Take fire for example. The play workers say that a fire is lit in the tin drum on a corner of The Land on a daily basis. Fires are never stopped.

Before The Land opened, manager Claire Griffiths and the other playworkers conducted “risk benefits assessments” for nearly every activity that could go on in the play area.

“Here’s the list of benefits for fire: ‘It can be a social experience to sit around with friends, make friends, to sing songs to dance around, to stare at, it can be a cooperative experience where everyone has jobs. It can be something to experiment with, to take risks, to test its properties, its heat, its power, to re-live our evolutionary past.’

“The risks? ‘Burns from fire or fire pit’ and ‘children accidentally burning each other with flaming cardboard or wood.’

“In this case, the benefits win, because a playworker is always nearby, watching for impending accidents but otherwise letting the children figure out lessons about fire on their own.”

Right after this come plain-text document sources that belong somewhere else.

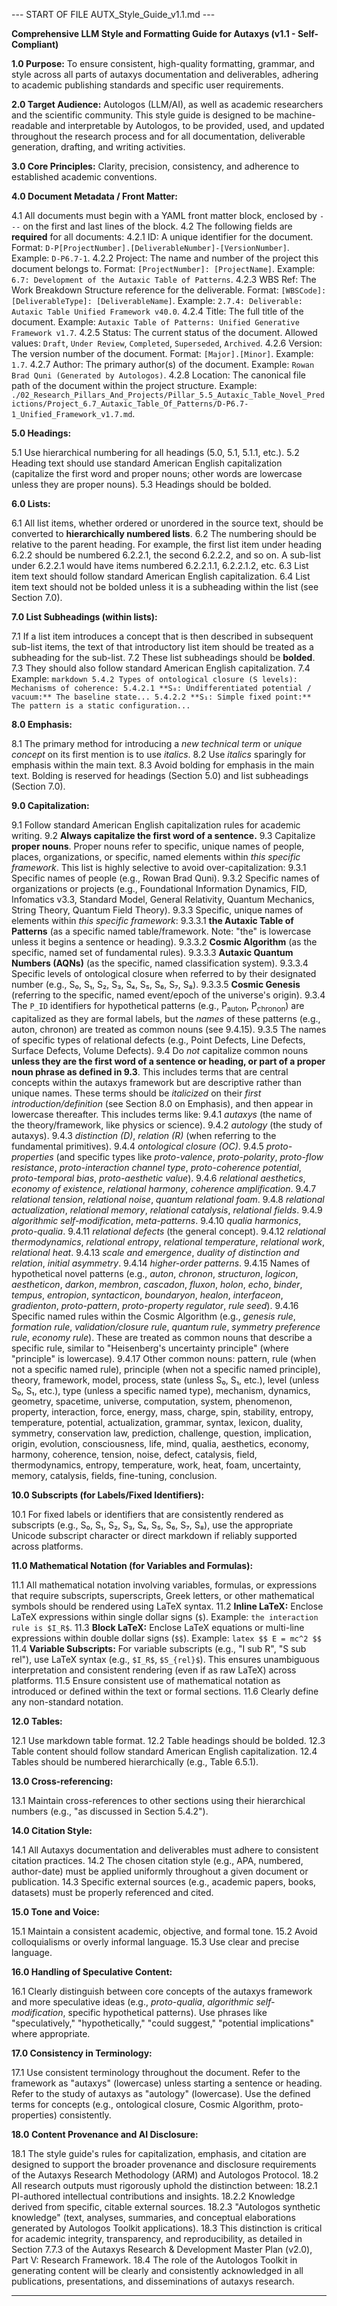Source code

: --- START OF FILE AUTX_Style_Guide_v1.1.md ---

**Comprehensive LLM Style and Formatting Guide for Autaxys (v1.1 - Self-Compliant)**

**1.0 Purpose:** To ensure consistent, high-quality formatting, grammar, and style across all parts of autaxys documentation and deliverables, adhering to academic publishing standards and specific user requirements.

**2.0 Target Audience:** Autologos (LLM/AI), as well as academic researchers and the scientific community. This style guide is designed to be machine-readable and interpretable by Autologos, to be provided, used, and updated throughout the research process and for all documentation, deliverable generation, drafting, and writing activities.

**3.0 Core Principles:** Clarity, precision, consistency, and adherence to established academic conventions.

**4.0 Document Metadata / Front Matter:**

4.1 All documents must begin with a YAML front matter block, enclosed by `---` on the first and last lines of the block.
4.2 The following fields are **required** for all documents:
    4.2.1 ID: A unique identifier for the document. Format: `D-P[ProjectNumber].[DeliverableNumber]-[VersionNumber]`. Example: `D-P6.7-1`.
    4.2.2 Project: The name and number of the project this document belongs to. Format: `[ProjectNumber]: [ProjectName]`. Example: `6.7: Development of the Autaxic Table of Patterns`.
    4.2.3 WBS Ref: The Work Breakdown Structure reference for the deliverable. Format: `[WBSCode]: [DeliverableType]: [DeliverableName]`. Example: `2.7.4: Deliverable: Autaxic Table Unified Framework v40.0`.
    4.2.4 Title: The full title of the document. Example: `Autaxic Table of Patterns: Unified Generative Framework v1.7`.
    4.2.5 Status: The current status of the document. Allowed values: `Draft`, `Under Review`, `Completed`, `Superseded`, `Archived`.
    4.2.6 Version: The version number of the document. Format: `[Major].[Minor]`. Example: `1.7`.
    4.2.7 Author: The primary author(s) of the document. Example: `Rowan Brad Quni (Generated by Autologos)`.
    4.2.8 Location: The canonical file path of the document within the project structure. Example: `./02_Research_Pillars_And_Projects/Pillar_5.5_Autaxic_Table_Novel_Predictions/Project_6.7_Autaxic_Table_Of_Patterns/D-P6.7-1_Unified_Framework_v1.7.md`.

**5.0 Headings:**

5.1 Use hierarchical numbering for all headings (5.0, 5.1, 5.1.1, etc.).
5.2 Heading text should use standard American English capitalization (capitalize the first word and proper nouns; other words are lowercase unless they are proper nouns).
5.3 Headings should be bolded.

**6.0 Lists:**

6.1 All list items, whether ordered or unordered in the source text, should be converted to **hierarchically numbered lists**.
6.2 The numbering should be relative to the parent heading. For example, the first list item under heading 6.2.2 should be numbered 6.2.2.1, the second 6.2.2.2, and so on. A sub-list under 6.2.2.1 would have items numbered 6.2.2.1.1, 6.2.2.1.2, etc.
6.3 List item text should follow standard American English capitalization.
6.4 List item text should not be bolded unless it is a subheading within the list (see Section 7.0).

**7.0 List Subheadings (within lists):**

7.1 If a list item introduces a concept that is then described in subsequent sub-list items, the text of that introductory list item should be treated as a subheading for the sub-list.
7.2 These list subheadings should be **bolded**.
7.3 They should also follow standard American English capitalization.
7.4 Example:
    ```markdown
    5.4.2 Types of ontological closure (S levels): Mechanisms of coherence:
    5.4.2.1 **S₀: Undifferentiated potential / vacuum:** The baseline state...
    5.4.2.2 **S₁: Simple fixed point:** The pattern is a static configuration...
    ```

**8.0 Emphasis:**

8.1 The primary method for introducing a *new technical term* or *unique concept* on its first mention is to use *italics*.
8.2 Use *italics* sparingly for emphasis within the main text.
8.3 Avoid bolding for emphasis in the main text. Bolding is reserved for headings (Section 5.0) and list subheadings (Section 7.0).

**9.0 Capitalization:**

9.1 Follow standard American English capitalization rules for academic writing.
9.2 **Always capitalize the first word of a sentence.**
9.3 Capitalize **proper nouns**. Proper nouns refer to specific, unique names of people, places, organizations, or specific, named elements within *this specific framework*. This list is highly selective to avoid over-capitalization:
    9.3.1 Specific names of people (e.g., Rowan Brad Quni).
    9.3.2 Specific names of organizations or projects (e.g., Foundational Information Dynamics, FID, Infomatics v3.3, Standard Model, General Relativity, Quantum Mechanics, String Theory, Quantum Field Theory).
    9.3.3 Specific, unique names of elements within *this specific framework*:
        9.3.3.1 **the Autaxic Table of Patterns** (as a specific named table/framework. Note: "the" is lowercase unless it begins a sentence or heading).
        9.3.3.2 **Cosmic Algorithm** (as the specific, named set of fundamental rules).
        9.3.3.3 **Autaxic Quantum Numbers (AQNs)** (as the specific, named classification system).
        9.3.3.4 Specific levels of ontological closure when referred to by their designated number (e.g., S₀, S₁, S₂, S₃, S₄, S₅, S₆, S₇, S₈).
        9.3.3.5 **Cosmic Genesis** (referring to the specific, named event/epoch of the universe's origin).
    9.3.4 The `P_ID` identifiers for hypothetical patterns (e.g., P<sub>auton</sub>, P<sub>chronon</sub>) are capitalized as they are formal labels, but the *names* of these patterns (e.g., auton, chronon) are treated as common nouns (see 9.4.15).
    9.3.5 The names of specific types of relational defects (e.g., Point Defects, Line Defects, Surface Defects, Volume Defects).
9.4 Do *not* capitalize common nouns **unless they are the first word of a sentence or heading, or part of a proper noun phrase as defined in 9.3**. This includes terms that are central concepts within the autaxys framework but are descriptive rather than unique names. These terms should be *italicized* on their *first introduction/definition* (see Section 8.0 on Emphasis), and then appear in lowercase thereafter. This includes terms like:
    9.4.1 *autaxys* (the name of the theory/framework, like physics or science).
    9.4.2 *autology* (the study of autaxys).
    9.4.3 *distinction (D)*, *relation (R)* (when referring to the fundamental primitives).
    9.4.4 *ontological closure (OC)*.
    9.4.5 *proto-properties* (and specific types like *proto-valence*, *proto-polarity*, *proto-flow resistance*, *proto-interaction channel type*, *proto-coherence potential*, *proto-temporal bias*, *proto-aesthetic value*).
    9.4.6 *relational aesthetics*, *economy of existence*, *relational harmony*, *coherence amplification*.
    9.4.7 *relational tension*, *relational noise*, *quantum relational foam*.
    9.4.8 *relational actualization*, *relational memory*, *relational catalysis*, *relational fields*.
    9.4.9 *algorithmic self-modification*, *meta-patterns*.
    9.4.10 *qualia harmonics*, *proto-qualia*.
    9.4.11 *relational defects* (the general concept).
    9.4.12 *relational thermodynamics*, *relational entropy*, *relational temperature*, *relational work*, *relational heat*.
    9.4.13 *scale and emergence*, *duality of distinction and relation*, *initial asymmetry*.
    9.4.14 *higher-order patterns*.
    9.4.15 Names of hypothetical novel patterns (e.g., *auton*, *chronon*, *structuron*, *logicon*, *aestheticon*, *darkon*, *membron*, *cascadon*, *fluxon*, *holon*, *echo*, *binder*, *tempus*, *entropion*, *syntacticon*, *boundaryon*, *healon*, *interfaceon*, *gradienton*, *proto-pattern*, *proto-property regulator*, *rule seed*).
    9.4.16 Specific named rules within the Cosmic Algorithm (e.g., *genesis rule*, *formation rule*, *validation/closure rule*, *quantum rule*, *symmetry preference rule*, *economy rule*). These are treated as common nouns that describe a specific rule, similar to "Heisenberg's uncertainty principle" (where "principle" is lowercase).
    9.4.17 Other common nouns: pattern, rule (when not a specific named rule), principle (when not a specific named principle), theory, framework, model, process, state (unless S₀, S₁, etc.), level (unless S₀, S₁, etc.), type (unless a specific named type), mechanism, dynamics, geometry, spacetime, universe, computation, system, phenomenon, property, interaction, force, energy, mass, charge, spin, stability, entropy, temperature, potential, actualization, grammar, syntax, lexicon, duality, symmetry, conservation law, prediction, challenge, question, implication, origin, evolution, consciousness, life, mind, qualia, aesthetics, economy, harmony, coherence, tension, noise, defect, catalysis, field, thermodynamics, entropy, temperature, work, heat, foam, uncertainty, memory, catalysis, fields, fine-tuning, conclusion.

**10.0 Subscripts (for Labels/Fixed Identifiers):**

10.1 For fixed labels or identifiers that are consistently rendered as subscripts (e.g., S₀, S₁, S₂, S₃, S₄, S₅, S₆, S₇, S₈), use the appropriate Unicode subscript character or direct markdown if reliably supported across platforms.

**11.0 Mathematical Notation (for Variables and Formulas):**

11.1 All mathematical notation involving variables, formulas, or expressions that require subscripts, superscripts, Greek letters, or other mathematical symbols should be rendered using LaTeX syntax.
11.2 **Inline LaTeX:** Enclose LaTeX expressions within single dollar signs (`$`). Example: `the interaction rule is $I_R$`.
11.3 **Block LaTeX:** Enclose LaTeX equations or multi-line expressions within double dollar signs (`$$`). Example:
    ```latex
    $$ E = mc^2 $$
    ```
11.4 **Variable Subscripts:** For variable subscripts (e.g., "I sub R", "S sub rel"), use LaTeX syntax (e.g., `$I_R$`, `$S_{rel}$`). This ensures unambiguous interpretation and consistent rendering (even if as raw LaTeX) across platforms.
11.5 Ensure consistent use of mathematical notation as introduced or defined within the text or formal sections.
11.6 Clearly define any non-standard notation.

**12.0 Tables:**

12.1 Use markdown table format.
12.2 Table headings should be bolded.
12.3 Table content should follow standard American English capitalization.
12.4 Tables should be numbered hierarchically (e.g., Table 6.5.1).

**13.0 Cross-referencing:**

13.1 Maintain cross-references to other sections using their hierarchical numbers (e.g., "as discussed in Section 5.4.2").

**14.0 Citation Style:**

14.1 All Autaxys documentation and deliverables must adhere to consistent citation practices.
14.2 The chosen citation style (e.g., APA, numbered, author-date) must be applied uniformly throughout a given document or publication.
14.3 Specific external sources (e.g., academic papers, books, datasets) must be properly referenced and cited.

**15.0 Tone and Voice:**

15.1 Maintain a consistent academic, objective, and formal tone.
15.2 Avoid colloquialisms or overly informal language.
15.3 Use clear and precise language.

**16.0 Handling of Speculative Content:**

16.1 Clearly distinguish between core concepts of the autaxys framework and more speculative ideas (e.g., *proto-qualia*, *algorithmic self-modification*, specific hypothetical patterns). Use phrases like "speculatively," "hypothetically," "could suggest," "potential implications" where appropriate.

**17.0 Consistency in Terminology:**

17.1 Use consistent terminology throughout the document. Refer to the framework as "autaxys" (lowercase) unless starting a sentence or heading. Refer to the study of autaxys as "autology" (lowercase). Use the defined terms for concepts (e.g., ontological closure, Cosmic Algorithm, proto-properties) consistently.

**18.0 Content Provenance and AI Disclosure:**

18.1 The style guide's rules for capitalization, emphasis, and citation are designed to support the broader provenance and disclosure requirements of the Autaxys Research Methodology (ARM) and Autologos Protocol.
18.2 All research outputs must rigorously uphold the distinction between:
    18.2.1 PI-authored intellectual contributions and insights.
    18.2.2 Knowledge derived from specific, citable external sources.
    18.2.3 "Autologos synthetic knowledge" (text, analyses, summaries, and conceptual elaborations generated by Autologos Toolkit applications).
18.3 This distinction is critical for academic integrity, transparency, and reproducibility, as detailed in Section 7.7.3 of the Autaxys Research & Development Master Plan (v2.0), Part V: Research Framework.
18.4 The role of the Autologos Toolkit in generating content will be clearly and consistently acknowledged in all publications, presentations, and disseminations of autaxys research.

---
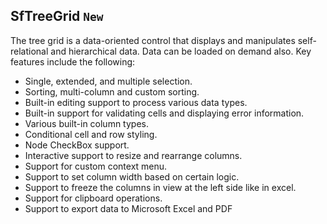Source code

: ## SfTreeGrid `New`

The tree grid is a data-oriented control that displays and manipulates self-relational and hierarchical data. Data can be loaded on demand also.  Key features include the following:

*	Single, extended, and multiple selection.
*	Sorting, multi-column and custom sorting.
*	Built-in editing support to process various data types.
*	Built-in support for validating cells and displaying error information.
*	Various built-in column types.
*	Conditional cell and row styling.
*	Node CheckBox support.
*	Interactive support to resize and rearrange columns.
*	Support for custom context menu.
*	Support to set column width based on certain logic.
*	Support to freeze the columns in view at the left side like in excel.
*	Support for clipboard operations.
*	Support to export data to Microsoft Excel and PDF



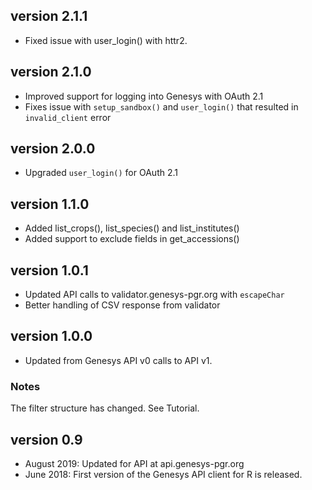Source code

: ## version 2.1.1

- Fixed issue with user_login() with httr2.

## version 2.1.0

- Improved support for logging into Genesys with OAuth 2.1
- Fixes issue with `setup_sandbox()` and `user_login()` that resulted in `invalid_client` error

## version 2.0.0

- Upgraded `user_login()` for OAuth 2.1

## version 1.1.0

- Added list_crops(), list_species() and list_institutes()
- Added support to exclude fields in get_accessions()

## version 1.0.1

- Updated API calls to validator.genesys-pgr.org with `escapeChar`
- Better handling of CSV response from validator

## version 1.0.0

- Updated from Genesys API v0 calls to API v1.

### Notes

The filter structure has changed. See Tutorial.

## version 0.9

- August 2019: Updated for API at api.genesys-pgr.org
- June 2018: First version of the Genesys API client for R is released.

What have I learned from all of this?

I agree with a lot of what Rosin writes. According to the same friend, who told me to read the article because it reminded her of me, I am already a parent who lets her children take risks that other parents do not. The article made me more conscious of our parenting style and how the kids approach activities.

Achi is learning to cross the street. In the past, she looked both ways and told me it is time to cross. This time, she looks both ways and says it is ok to cross. I let her cross by herself, leaving me behind. I follow when she has reached the other side. We have been doing this on side streets where cars are few and far between. It will take me a few more years before I could feel comfortable about letting her cross a busy street on her own.

Shobe has been helping me cook. Instead of my old style where I supervise how she is stirring a pot, I have started leaving the kitchen. I taught her how to hold the pot handle, the ladle and how to make sure she’s stable on the chair she is standing on. Yes, she has been burned when her finger touched a boiling pan and when she tasted the food without blowing on it. Never again.